Janene Rawlinson has a certified kitchen at her Shades of Lavender Farm, allowing her to make amazing lavender recipes. These cookies rank high on her list of favorites.
Ingredients
- 1½ sticks (3/4 cup) butter
- 1 cup white sugar—plus more for the top of cookies
- 1 tablespoon culinary lavender buds
- ¼ cup honey
- 1 egg
- 1 teaspoon vanilla extract
- 2 cups flour
- 2 teaspoons baking soda
- 1/2 teaspoon salt
Directions
- Preheat oven to 350 F. Place the white sugar and culinary lavender into a blender and pulse until the lavender is ground into tiny bits. Pour this mixture into a large mixing bowl. Put the butter into a microwavable bowl, cover and microwave for 10-second intervals until melted. Do not overheat.
- Add the melted butter and the honey into the mixing bowl along with the lavender sugar. Beat until fully mixed. Add egg, beating well between each and then add the vanilla.
- In a separate bowl, mix the flour, baking soda and salt. Stir until combined. Slowly incorporate the flour mixture into the wet ingredients. Place a cover over this and refrigerate for approximately 30 minutes.
- Scoop the dough onto a parchment lined baking tray using a small cookie dough scoop. Take a drinking glass and wet the bottom of the glass (you will only need to do this once). Put some sugar into a bowl. Dip the bottom of the glass into sugar.

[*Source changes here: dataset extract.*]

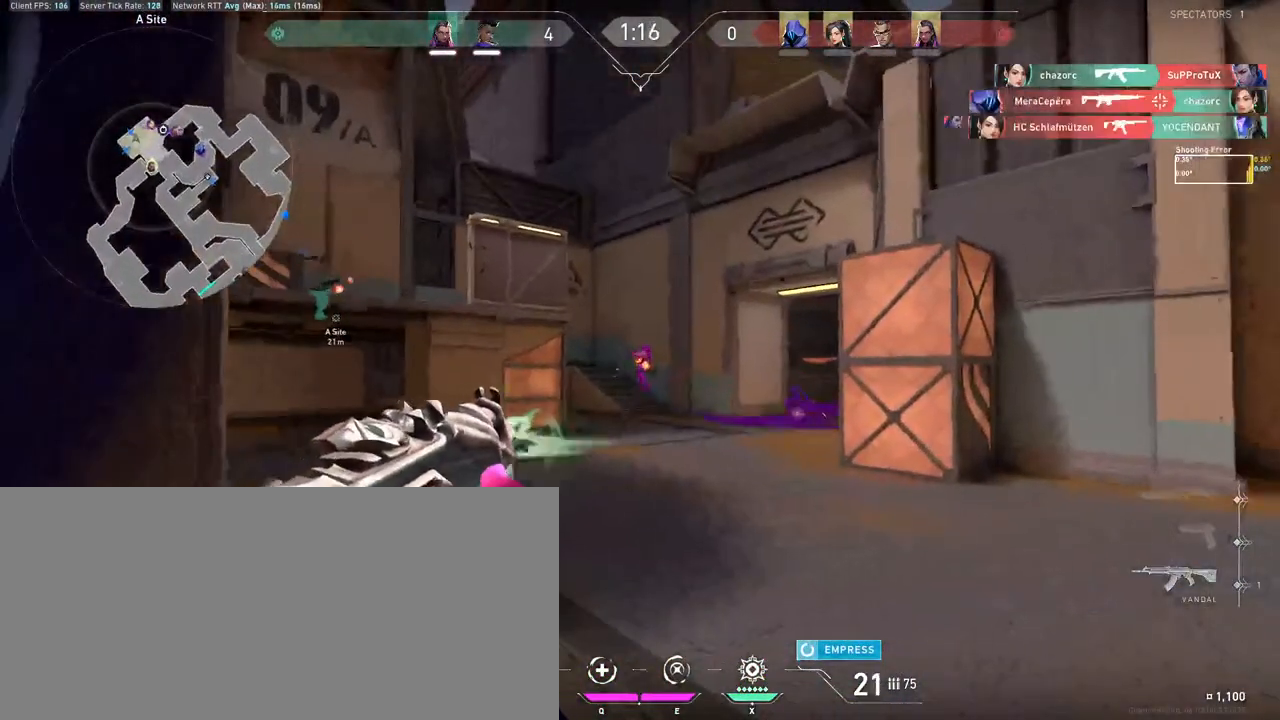
{"keys": ["a", "w"], "mouse": [], "events": [[117, "w", "down"], [150, "a", "down"], [150, "mouse_left", "up"]]}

- Gently press each cookie with the bottom of the glass so that it slightly flattens it. You will need to dip the glass into the sugar after each cookie.
- Bake cookies for 8–10 minutes. Cool and enjoy!
Category:
Did not turn out well and followed recipe exactly flavor was fine, but very thin cookie and easily over baked. Used six minutes not 8 for second and third sheets. Will not make again
This recipe seems to indicate you add the eggs one at a time, but there’s only one egg listed in the ingredients, unless this is a misprint.
My cookies were also flat and brown. I baked for 10 min. They were nothing like all the other sugar cookies I’ve made in the past. I sure wanted to like these, but cannot recommend them. They taste ok, but I won’t make them again.